I won’t detail every storyline or cast member involved, because first of all it would increase the length of this column a hundredfold, and secondly I doubt if I’m even capable of remembering everything. Indeed, the series will often bring back a location or character or idea from several issues prior that I don’t immediately recognize, because there are so many memorable bits and pieces that a few of them are bound to fall through the mental cracks, even for a more observant reader than I. But the creators are careful not to make the audience rely on past knowledge to appreciate any new installments. It can enhance the experience if you know the history, but being unfamiliar with it won’t detract in any noticeable way, either. Sharp, tightly-written narrative captions are one of the most reliable aspects of this title, keeping everything clear no matter how complicated the overarching story becomes.

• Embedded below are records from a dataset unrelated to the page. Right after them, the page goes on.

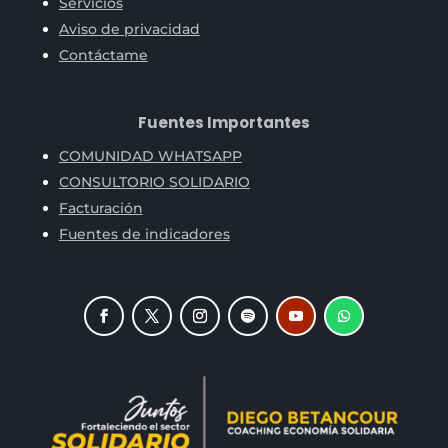
Servicios
Aviso de privacidad
Contáctame
Fuentes Importantes
COMUNIDAD WHATSAPP
CONSULTORIO SOLIDARIO
Facturación
Fuentes de indicadores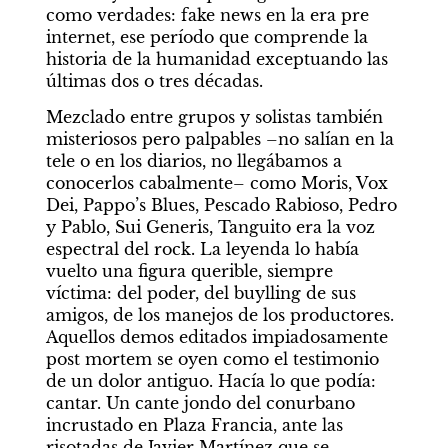
como verdades: fake news en la era pre 
internet, ese período que comprende la 
historia de la humanidad exceptuando las 
últimas dos o tres décadas.
Mezclado entre grupos y solistas también 
misteriosos pero palpables –no salían en la 
tele o en los diarios, no llegábamos a 
conocerlos cabalmente– como Moris, Vox 
Dei, Pappo’s Blues, Pescado Rabioso, Pedro 
y Pablo, Sui Generis, Tanguito era la voz 
espectral del rock. La leyenda lo había 
vuelto una figura querible, siempre 
víctima: del poder, del buylling de sus 
amigos, de los manejos de los productores. 
Aquellos demos editados impiadosamente 
post mortem se oyen como el testimonio 
de un dolor antiguo. Hacía lo que podía: 
cantar. Un cante jondo del conurbano 
incrustado en Plaza Francia, ante las 
risotadas de Javier Martínez que se 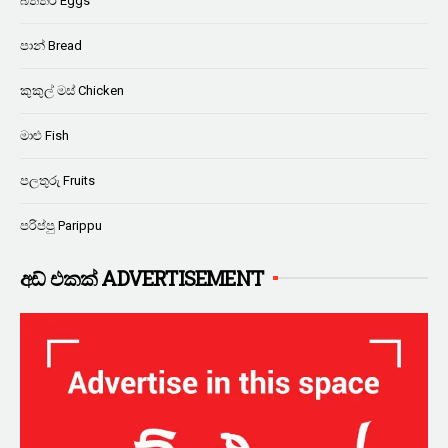
බිත්තර Eggs
පාන් Bread
කුකුල් මස් Chicken
මාළු Fish
පලතුරු Fruits
පරිප්පු Parippu
අඩ් එකක් ADVERTISEMENT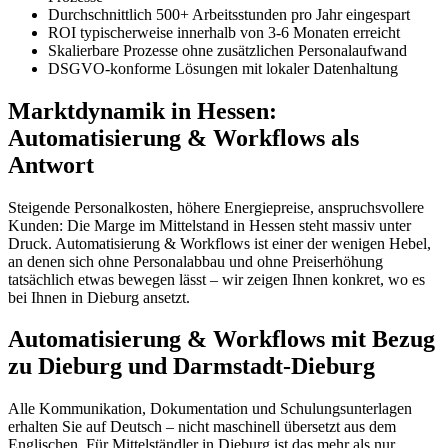
Durchschnittlich 500+ Arbeitsstunden pro Jahr eingespart
ROI typischerweise innerhalb von 3-6 Monaten erreicht
Skalierbare Prozesse ohne zusätzlichen Personalaufwand
DSGVO-konforme Lösungen mit lokaler Datenhaltung
Marktdynamik in Hessen:
Automatisierung & Workflows als
Antwort
Steigende Personalkosten, höhere Energiepreise, anspruchsvollere
Kunden: Die Marge im Mittelstand in Hessen steht massiv unter
Druck. Automatisierung & Workflows ist einer der wenigen Hebel,
an denen sich ohne Personalabbau und ohne Preiserhöhung
tatsächlich etwas bewegen lässt – wir zeigen Ihnen konkret, wo es
bei Ihnen in Dieburg ansetzt.
Automatisierung & Workflows mit Bezug
zu Dieburg und Darmstadt-Dieburg
Alle Kommunikation, Dokumentation und Schulungsunterlagen
erhalten Sie auf Deutsch – nicht maschinell übersetzt aus dem
Englischen. Für Mittelständler in Dieburg ist das mehr als nur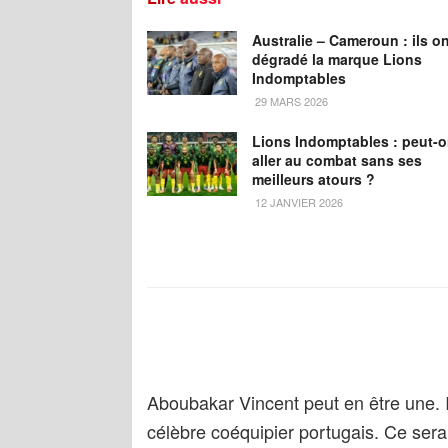
Australie – Cameroun : ils o
dégradé la marque Lions
Indomptables
29 MARS 2026
Lions Indomptables : peut-
aller au combat sans ses
meilleurs atours ?
12 JANVIER 2026
Aboubakar Vincent peut en être une. 
célèbre coéquipier portugais. Ce ser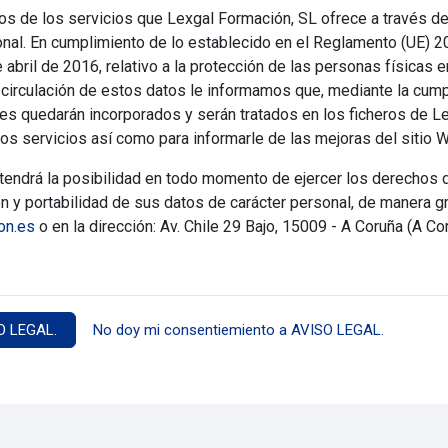
s de los servicios que Lexgal Formación, SL ofrece a través de
onal. En cumplimiento de lo establecido en el Reglamento (UE) 
abril de 2016, relativo a la protección de las personas físicas e
e circulación de estos datos le informamos que, mediante la cum
es quedarán incorporados y serán tratados en los ficheros de Le
ros servicios así como para informarle de las mejoras del sitio 
ndrá la posibilidad en todo momento de ejercer los derechos de
ón y portabilidad de sus datos de carácter personal, de manera gr
on.es
o en la dirección: Av. Chile 29 Bajo, 15009 - A Coruña (A Co
O LEGAL.
No doy mi consentiemiento a AVISO LEGAL.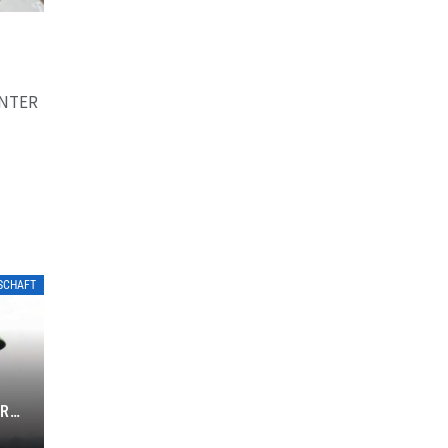
UNTER
LSCHAFT
L
ER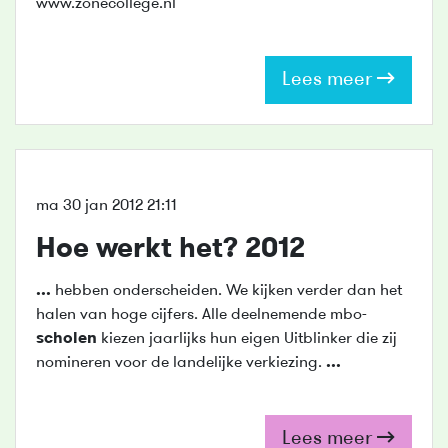
www.zonecollege.nl
Lees meer
ma 30 jan 2012 21:11
Hoe werkt het? 2012
...
hebben onderscheiden. We kijken verder dan het
halen van hoge cijfers. Alle deelnemende mbo-
scholen
kiezen jaarlijks hun eigen Uitblinker die zij
nomineren voor de landelijke verkiezing.
...
Lees meer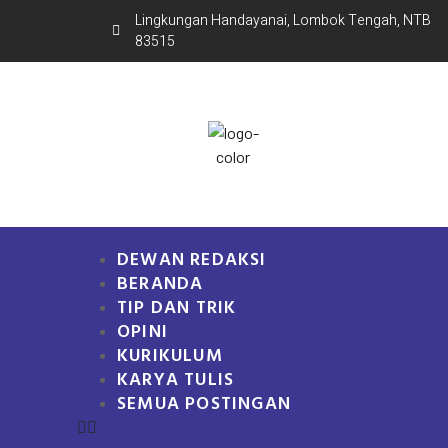
Lingkungan Handayanai, Lombok Tengah, NTB
83515
DEWAN REDAKSI
BERANDA
TIP DAN TRIK
OPINI
KURIKULUM
KARYA TULIS
SEMUA POSTINGAN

There are no signs of Prophet slowing down or waning in its ambition and scope anytime soon. On the contrary, even with the vastness of what it has already accomplished, the series continues to expand its cast and narrative all the time. And had its creative team not so quickly proven itself capable of managing such a jigsaw puzzle of a story, I imagine I would’ve walked away some time ago. But this series is exceptionally well-built, perhaps the finest example of comicbook decompression currently being published. Every new facet, no matter how big or small, is given all the attention and time it needs to be explored and understood completely, but there are so many of them being actively developed at any one time that the book as a whole never feels slow, light, or wasteful.